* [WHAT TO PRODUCE] Copy out every one of the records below, line for line, without changing a single character.

Segment Start: INFORMATION PROVIDED

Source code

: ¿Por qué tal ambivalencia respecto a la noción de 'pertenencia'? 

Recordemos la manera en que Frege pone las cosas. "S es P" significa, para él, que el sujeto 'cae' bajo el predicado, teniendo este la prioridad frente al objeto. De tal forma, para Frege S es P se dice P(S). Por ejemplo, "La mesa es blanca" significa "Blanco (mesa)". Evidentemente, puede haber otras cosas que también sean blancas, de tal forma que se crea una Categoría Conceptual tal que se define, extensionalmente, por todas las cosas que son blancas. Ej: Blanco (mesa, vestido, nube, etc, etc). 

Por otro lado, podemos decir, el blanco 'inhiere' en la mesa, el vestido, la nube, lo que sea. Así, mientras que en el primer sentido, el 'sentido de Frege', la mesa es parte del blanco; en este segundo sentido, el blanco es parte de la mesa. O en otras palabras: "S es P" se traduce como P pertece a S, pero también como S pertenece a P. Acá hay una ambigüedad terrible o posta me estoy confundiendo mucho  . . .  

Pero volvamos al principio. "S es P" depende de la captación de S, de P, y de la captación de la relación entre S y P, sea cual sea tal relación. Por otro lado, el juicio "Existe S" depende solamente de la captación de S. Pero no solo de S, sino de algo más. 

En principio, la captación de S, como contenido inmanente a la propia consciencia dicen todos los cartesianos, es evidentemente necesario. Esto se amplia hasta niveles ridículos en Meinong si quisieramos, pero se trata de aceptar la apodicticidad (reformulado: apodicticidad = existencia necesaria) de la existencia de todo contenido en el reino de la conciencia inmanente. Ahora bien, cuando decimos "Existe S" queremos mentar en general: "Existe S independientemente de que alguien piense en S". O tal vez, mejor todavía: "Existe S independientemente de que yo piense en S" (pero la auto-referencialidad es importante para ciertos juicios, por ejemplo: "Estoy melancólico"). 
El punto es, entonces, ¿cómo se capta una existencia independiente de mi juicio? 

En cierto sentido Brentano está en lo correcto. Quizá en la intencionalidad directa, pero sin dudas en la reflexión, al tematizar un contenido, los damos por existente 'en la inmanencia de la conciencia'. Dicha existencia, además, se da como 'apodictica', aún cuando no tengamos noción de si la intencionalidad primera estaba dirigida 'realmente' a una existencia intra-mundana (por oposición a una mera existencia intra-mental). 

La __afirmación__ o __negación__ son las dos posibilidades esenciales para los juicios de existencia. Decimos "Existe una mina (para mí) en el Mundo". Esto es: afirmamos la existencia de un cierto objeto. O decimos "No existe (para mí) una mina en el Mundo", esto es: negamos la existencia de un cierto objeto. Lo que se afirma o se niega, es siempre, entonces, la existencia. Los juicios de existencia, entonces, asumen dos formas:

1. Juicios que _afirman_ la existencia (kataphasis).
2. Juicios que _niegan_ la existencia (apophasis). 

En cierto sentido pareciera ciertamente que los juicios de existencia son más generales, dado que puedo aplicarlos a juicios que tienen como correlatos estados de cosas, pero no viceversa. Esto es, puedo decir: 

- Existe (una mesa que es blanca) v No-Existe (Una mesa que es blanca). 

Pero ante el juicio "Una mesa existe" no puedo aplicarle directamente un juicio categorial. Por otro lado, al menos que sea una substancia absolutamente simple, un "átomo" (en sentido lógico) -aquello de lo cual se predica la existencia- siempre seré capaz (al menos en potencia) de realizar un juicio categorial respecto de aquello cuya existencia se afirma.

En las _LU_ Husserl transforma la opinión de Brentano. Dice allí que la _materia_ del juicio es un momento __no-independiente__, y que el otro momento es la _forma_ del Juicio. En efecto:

Segment End: INFORMATION PROVIDED

* [RESPONSE TO THE TASK]
Source code

: ¿Por qué tal ambivalencia respecto a la noción de 'pertenencia'? 

Recordemos la manera en que Frege pone las cosas. "S es P" significa, para él, que el sujeto 'cae' bajo el predicado, teniendo este la prioridad frente al objeto. De tal forma, para Frege S es P se dice P(S). Por ejemplo, "La mesa es blanca" significa "Blanco (mesa)". Evidentemente, puede haber otras cosas que también sean blancas, de tal forma que se crea una Categoría Conceptual tal que se define, extensionalmente, por todas las cosas que son blancas. Ej: Blanco (mesa, vestido, nube, etc, etc). 

Por otro lado, podemos decir, el blanco 'inhiere' en la mesa, el vestido, la nube, lo que sea. Así, mientras que en el primer sentido, el 'sentido de Frege', la mesa es parte del blanco; en este segundo sentido, el blanco es parte de la mesa. O en otras palabras: "S es P" se traduce como P pertece a S, pero también como S pertenece a P. Acá hay una ambigüedad terrible o posta me estoy confundiendo mucho  . . .  

Pero volvamos al principio. "S es P" depende de la captación de S, de P, y de la captación de la relación entre S y P, sea cual sea tal relación. Por otro lado, el juicio "Existe S" depende solamente de la captación de S. Pero no solo de S, sino de algo más. 

En principio, la captación de S, como contenido inmanente a la propia consciencia dicen todos los cartesianos, es evidentemente necesario. Esto se amplia hasta niveles ridículos en Meinong si quisieramos, pero se trata de aceptar la apodicticidad (reformulado: apodicticidad = existencia necesaria) de la existencia de todo contenido en el reino de la conciencia inmanente. Ahora bien, cuando decimos "Existe S" queremos mentar en general: "Existe S independientemente de que alguien piense en S". O tal vez, mejor todavía: "Existe S independientemente de que yo piense en S" (pero la auto-referencialidad es importante para ciertos juicios, por ejemplo: "Estoy melancólico"). 
El punto es, entonces, ¿cómo se capta una existencia independiente de mi juicio? 

En cierto sentido Brentano está en lo correcto. Quizá en la intencionalidad directa, pero sin dudas en la reflexión, al tematizar un contenido, los damos por existente 'en la inmanencia de la conciencia'. Dicha existencia, además, se da como 'apodictica', aún cuando no tengamos noción de si la intencionalidad primera estaba dirigida 'realmente' a una existencia intra-mundana (por oposición a una mera existencia intra-mental). 

La __afirmación__ o __negación__ son las dos posibilidades esenciales para los juicios de existencia. Decimos "Existe una mina (para mí) en el Mundo". Esto es: afirmamos la existencia de un cierto objeto. O decimos "No existe (para mí) una mina en el Mundo", esto es: negamos la existencia de un cierto objeto. Lo que se afirma o se niega, es siempre, entonces, la existencia. Los juicios de existencia, entonces, asumen dos formas:

1. Juicios que _afirman_ la existencia (kataphasis).
2. Juicios que _niegan_ la existencia (apophasis). 

En cierto sentido pareciera ciertamente que los juicios de existencia son más generales, dado que puedo aplicarlos a juicios que tienen como correlatos estados de cosas, pero no viceversa. Esto es, puedo decir: 

- Existe (una mesa que es blanca) v No-Existe (Una mesa que es blanca). 

Pero ante el juicio "Una mesa existe" no puedo aplicarle directamente un juicio categorial. Por otro lado, al menos que sea una substancia absolutamente simple, un "átomo" (en sentido lógico) -aquello de lo cual se predica la existencia- siempre seré capaz (al menos en potencia) de realizar un juicio categorial respecto de aquello cuya existencia se afirma.

En las _LU_ Husserl transforma la opinión de Brentano. Dice allí que la _materia_ del juicio es un momento __no-independiente__, y que el otro momento es la _forma_ del Juicio. En efecto:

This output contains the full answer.